An executive director and two employees screen calls from Vivage (and now Beecan) buildings to look at Viva first to fill open nursing and therapy slots, before resorting to agency.

“It’s helped a bit, but not enough,” Moskowitz added. “We’re doing a lot of emphasis now on hiring more recruiters and adding software that allows them to respond immediately when someone is looking for a job.”

Reliance on agency is especially problematic for providers like Vivage that bill themselves as specialists. Need-specific programs require staff with additional training and patients rely on consistent care.

Vivage opened the state’s first Green House Home and plans to launch another. But Moskowitz pointed to the concept’s universal workers, known as shahbazim. They provide all kinds of care for their residents, far beyond what a typical CNA would be expected to know or do.

Vivage is also planning to add dialysis care to more facilities, rising to meet a need that has been demonstrated by its own patients and by several hospitals in its new, expanded footprint. Still, dialysis requires more training and additional knowledge.

In addition, the company wants to rebuild or enhance programs for parolees, younger patients with dementia, people who have dementia with behaviors and other psychiatric conditions that can’t be addressed in assisted living or other settings. They require more psycho-social staff than nurses, including one-on-one sitters, which can be even tougher to find at a reasonable rate.

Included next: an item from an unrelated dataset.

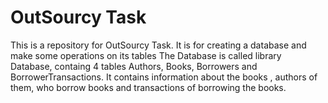# OutSourcy Task
This is a repository for OutSourcy Task.
It is for creating a database and make some operations on its tables
The Database is called library Database, containg 4 tables Authors, Books, Borrowers and BorrowerTransactions.
It contains information about the books , authors of them, who borrow books and transactions of borrowing the books.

Neither the state’s small $7 daily add-on for behavioral programs nor the ongoing agency reliance will make that easy to achieve. Capturing more market share and increasing census with Beecan should help make that vision more practical.

“Opening new units or specialty programs with agency, it doesn’t make sense,” Moskowitz said. “With the Beecan merger, we’ll continue to specialize those programs throughout the state. … Our focus with Beecan in Colorado will be to keep growing and making sure that we capture as much of the market as possible and really focus on our staffing.”